DESCRIPTION OF THE TASK: Exactly and only the lines from the first entry through the line with "proximation, which is" should be copied, both ends included, with no pictures.

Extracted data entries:
-.-.-

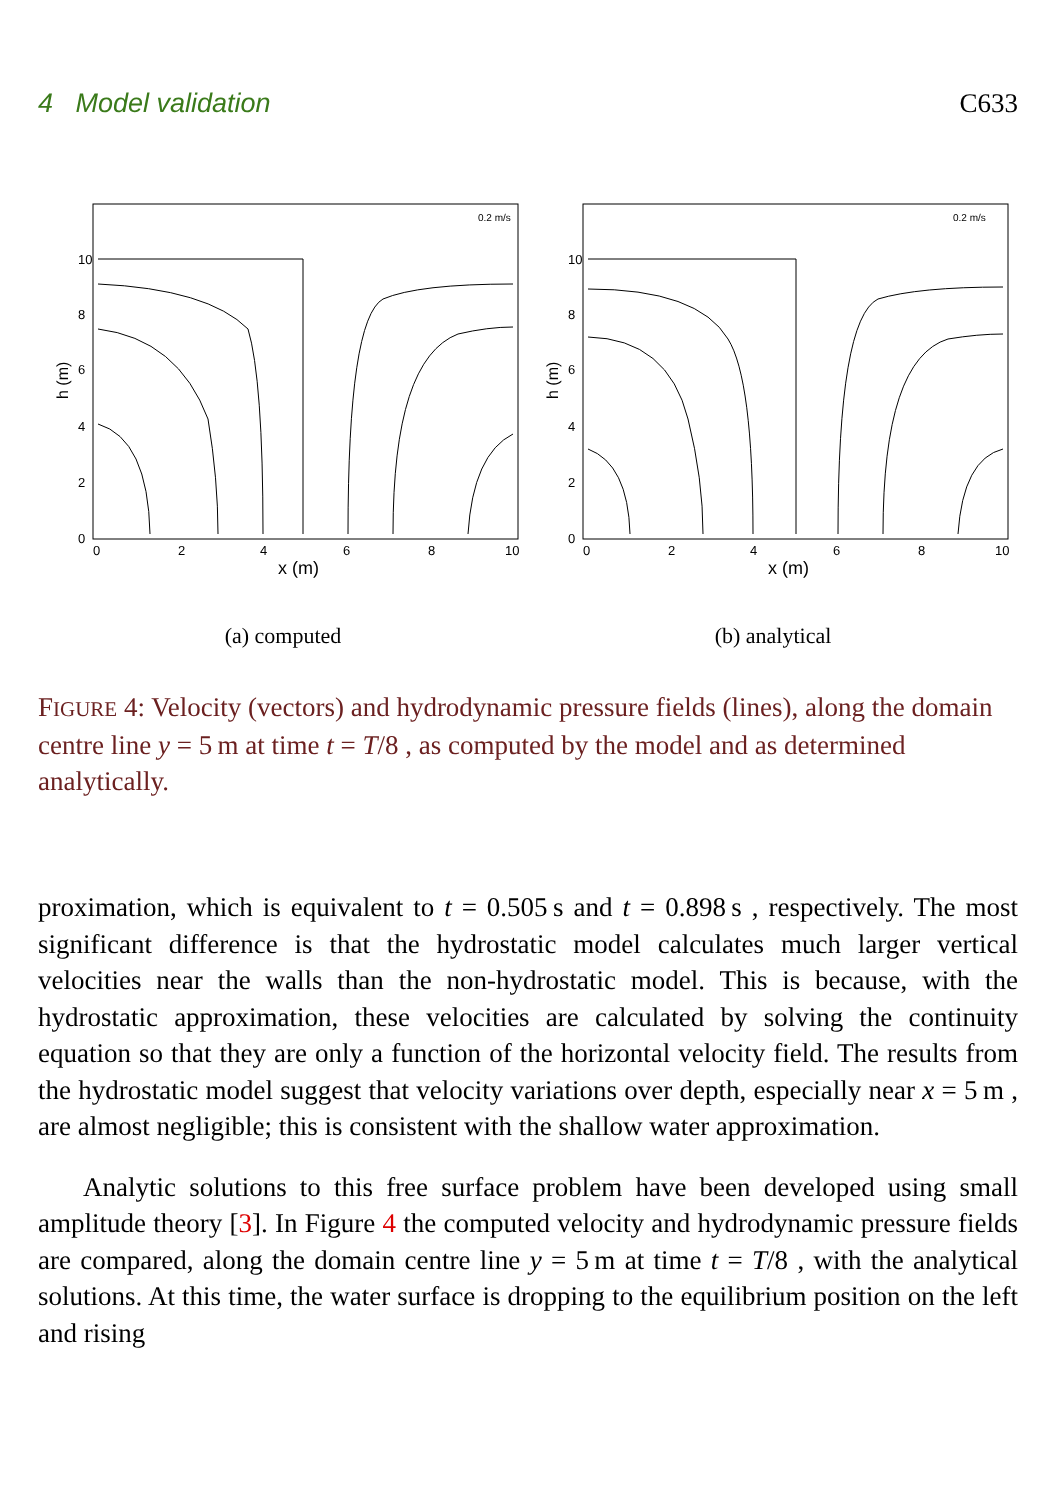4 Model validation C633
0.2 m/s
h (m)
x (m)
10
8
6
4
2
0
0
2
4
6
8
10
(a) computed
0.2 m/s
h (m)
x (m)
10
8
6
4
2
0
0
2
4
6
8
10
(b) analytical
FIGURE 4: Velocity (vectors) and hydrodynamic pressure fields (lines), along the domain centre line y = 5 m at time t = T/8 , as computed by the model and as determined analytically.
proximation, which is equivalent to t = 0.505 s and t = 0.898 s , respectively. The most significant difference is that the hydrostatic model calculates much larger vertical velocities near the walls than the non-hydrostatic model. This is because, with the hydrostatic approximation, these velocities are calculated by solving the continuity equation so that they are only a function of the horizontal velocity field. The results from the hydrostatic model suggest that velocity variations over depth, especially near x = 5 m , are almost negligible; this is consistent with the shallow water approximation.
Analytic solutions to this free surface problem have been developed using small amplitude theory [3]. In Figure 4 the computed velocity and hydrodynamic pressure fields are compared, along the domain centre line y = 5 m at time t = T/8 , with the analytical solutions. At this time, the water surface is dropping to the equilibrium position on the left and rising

-.-.-

EXERCISE OUTPUT:
4 Model validation C633
0.2 m/s
h (m)
x (m)
10
8
6
4
2
0
0
2
4
6
8
10
(a) computed
0.2 m/s
h (m)
x (m)
10
8
6
4
2
0
0
2
4
6
8
10
(b) analytical
FIGURE 4: Velocity (vectors) and hydrodynamic pressure fields (lines), along the domain centre line y = 5 m at time t = T/8 , as computed by the model and as determined analytically.
proximation, which is equivalent to t = 0.505 s and t = 0.898 s , respectively. The most significant difference is that the hydrostatic model calculates much larger vertical velocities near the walls than the non-hydrostatic model. This is because, with the hydrostatic approximation, these velocities are calculated by solving the continuity equation so that they are only a function of the horizontal velocity field. The results from the hydrostatic model suggest that velocity variations over depth, especially near x = 5 m , are almost negligible; this is consistent with the shallow water approximation.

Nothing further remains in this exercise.